When we simulate the null distribution of the sample proportion as above, we get a list of 15,000 numbers. To visualize the null distribution, we can simply plot a histogram of these, and to visualize where the actual estimate of 4.8% falls in that distribution, we can add a vertical line:

ggplot(null_dist_donor, aes(x = stat)) +
  geom_histogram(bins = 15, color = "white") +
  geom_vline(xintercept = obs_stat_donor$stat, color = "red", linewidth = 2)
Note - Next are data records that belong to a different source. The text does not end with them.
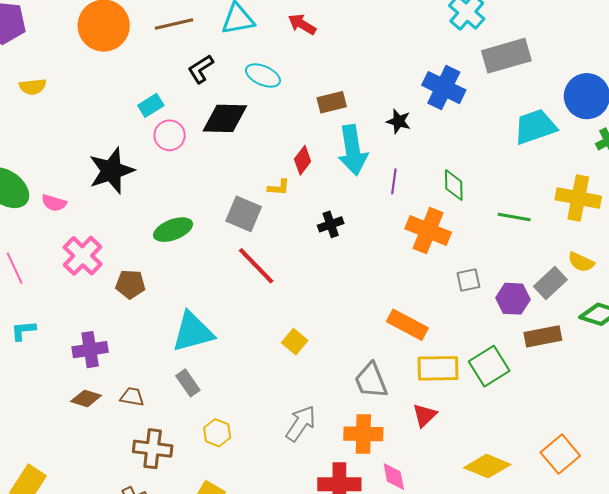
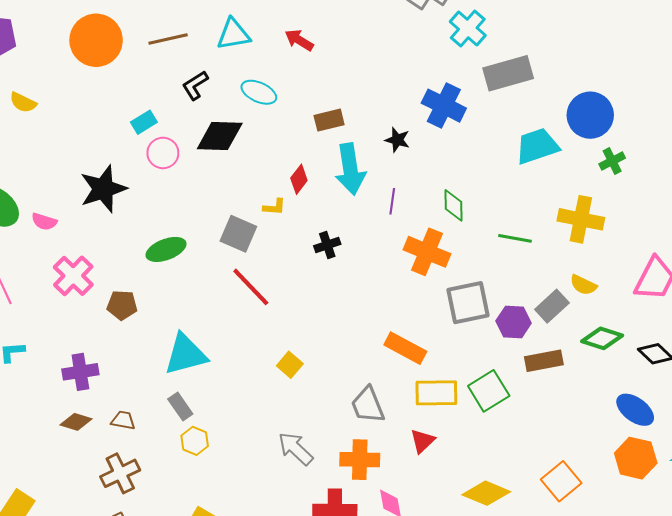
yellow semicircle: (33, 87) -> (23, 102), turned 32
gray square: (468, 280) -> (468, 303), size x1.8
gray arrow: (301, 423) -> (296, 449), turned -81
yellow hexagon: (217, 433) -> (195, 441), moved
brown cross: (153, 449) -> (120, 473), moved, turned -33

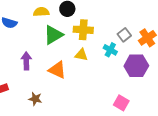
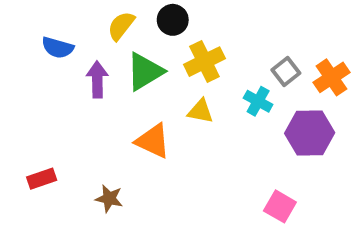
yellow semicircle: (41, 12) -> (121, 26), turned -49
yellow cross: (83, 30) -> (204, 62), turned -30
purple arrow: (26, 61) -> (97, 79), moved

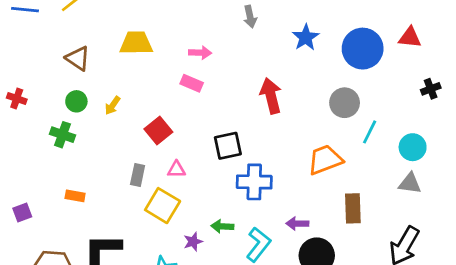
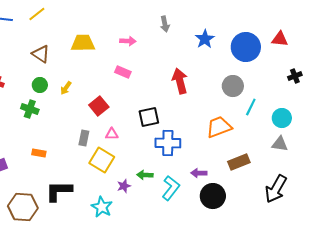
pink arrow: (200, 53) -> (128, 41), moved
brown rectangle: (353, 208) -> (239, 162), turned 70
Inspecting the picture, we see that our estimate is not smack in the middle of the null distribution, nor is it far out in the tails away from any of the values we simulated. So eyeballing the picture will not lead us to a firm conclusion. We need something quantitatively more precise.

Visualizing the p-value

The \(p\)-value is the probability, assuming the null is true, of observing a sample statistic as or more extreme then the one we actually got. So it’s the probability under the null of seeing something even farther to the left of 4.8%, or something correspondingly far to the right. Here’s what that looks like:

null_dist_donor |>
  visualize() +
  shade_p_value(obs_stat = obs_stat_donor, direction = "two-sided")
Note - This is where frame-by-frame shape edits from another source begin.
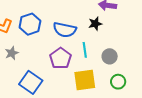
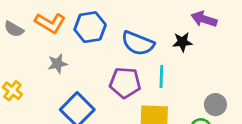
gray circle: (110, 56) -> (215, 105), moved
purple pentagon: (60, 58) -> (125, 83), turned 30

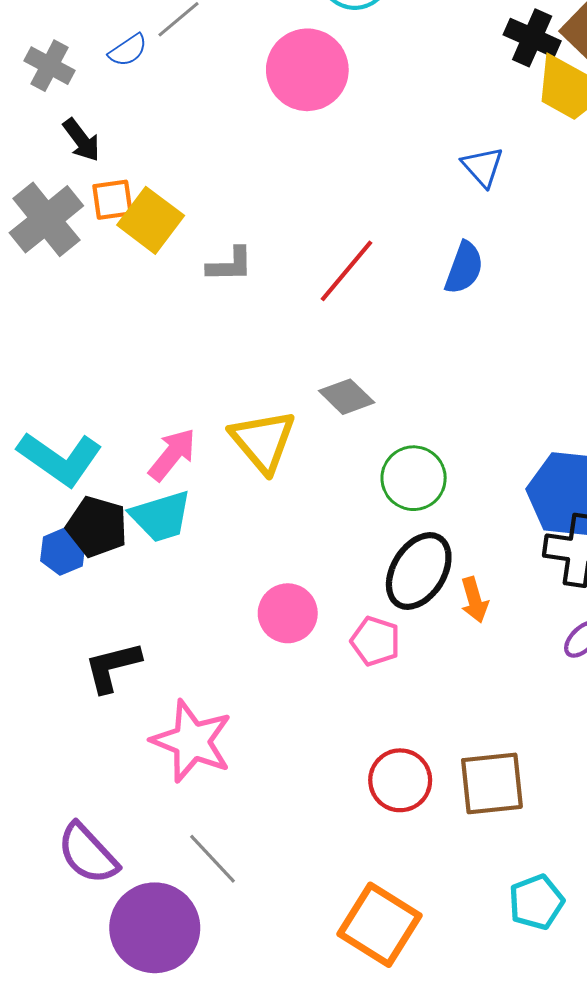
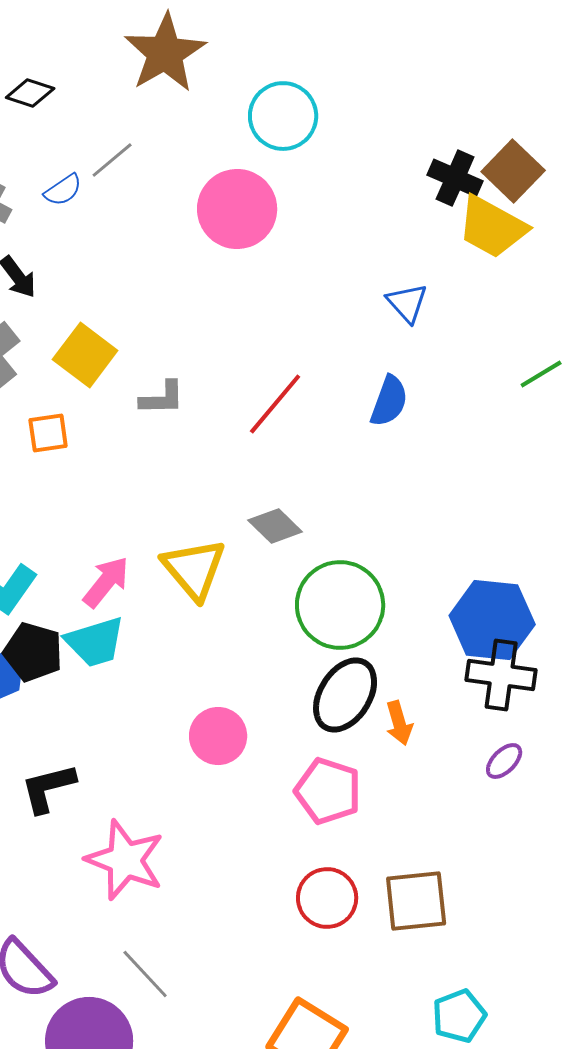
orange square: (112, 200) -> (48, 433), moved
green circle: (414, 478) -> (340, 605), size x1.4
pink pentagon: (375, 641) -> (328, 791), moved, size x1.4

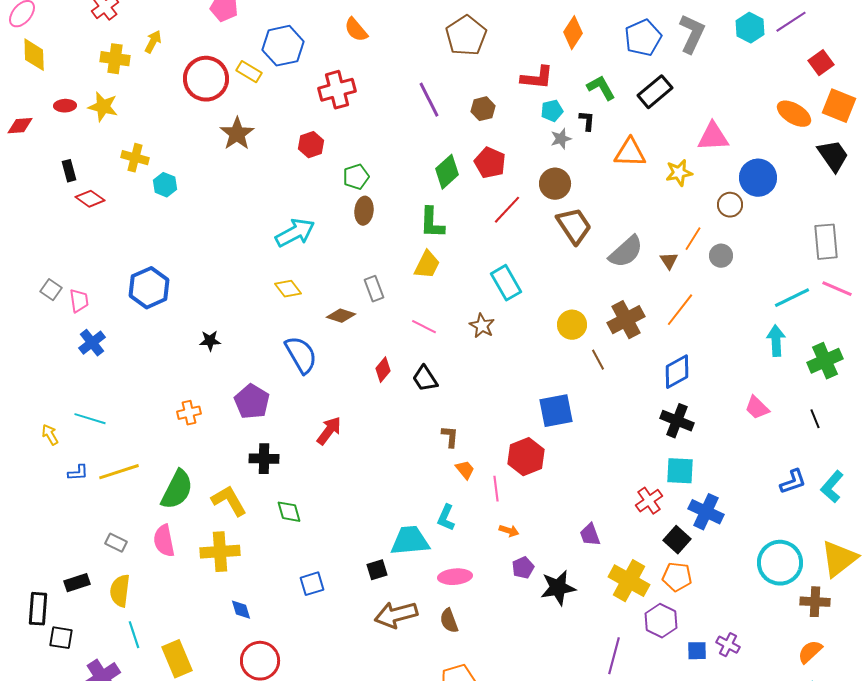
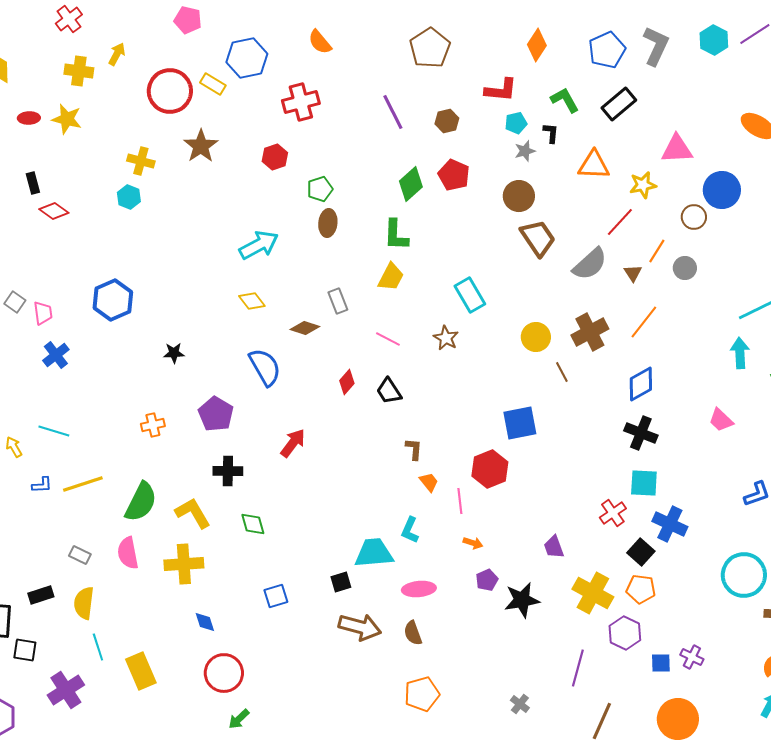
yellow cross: (135, 158) -> (141, 161), moved
red line: (507, 210) -> (620, 222), moved
brown arrow: (396, 615) -> (360, 627), turned -150

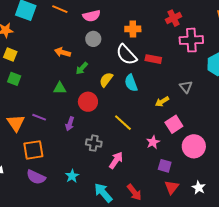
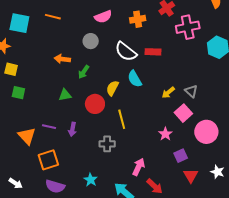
pink semicircle: (91, 16) -> (103, 17), moved
orange cross: (133, 29) -> (138, 19), moved
yellow semicircle: (106, 80) -> (112, 88), moved
gray triangle: (186, 87) -> (191, 91), moved
yellow line: (123, 123) -> (122, 119), moved, turned 42
purple arrow: (70, 124) -> (72, 129), moved
pink arrow: (116, 160) -> (139, 167), moved
purple square: (165, 166) -> (181, 156), turned -32

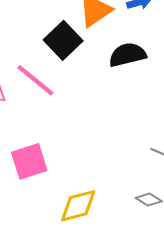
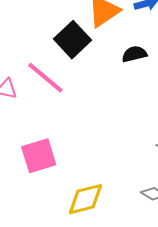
black semicircle: (127, 55) -> (134, 54), size x0.7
The fraction of the area shaded red is the \(p\)-value.

Computing the p-value

This code calculates the \(p\)-value:

null_dist_donor |>
  get_p_value(obs_stat = obs_stat_donor, direction = "two-sided")
# A tibble: 1 × 1
  p_value
    <dbl>
1   0.241

The \(p\)-value is quantifying how far out our estimate is in the tails of the null distribution. If the estimate is far out in the tails, the \(p\)-value will be small, and this provides evidence that the estimate and the null are incompatible, and therefore the null should be rejected in favor of the alternative. If the estimate is closer to the middle of the null distribution, the \(p\)-value will be large, and this means that we cannot rule out the null hypothesis.

In this case, we calculated a \(p\)-value of 24.1%. Is that small enough to jump to a conclusion? It ain’t 80%. It’s less than 50%. But it ain’t 1% either. How small is small? We will pick this question up in lecture.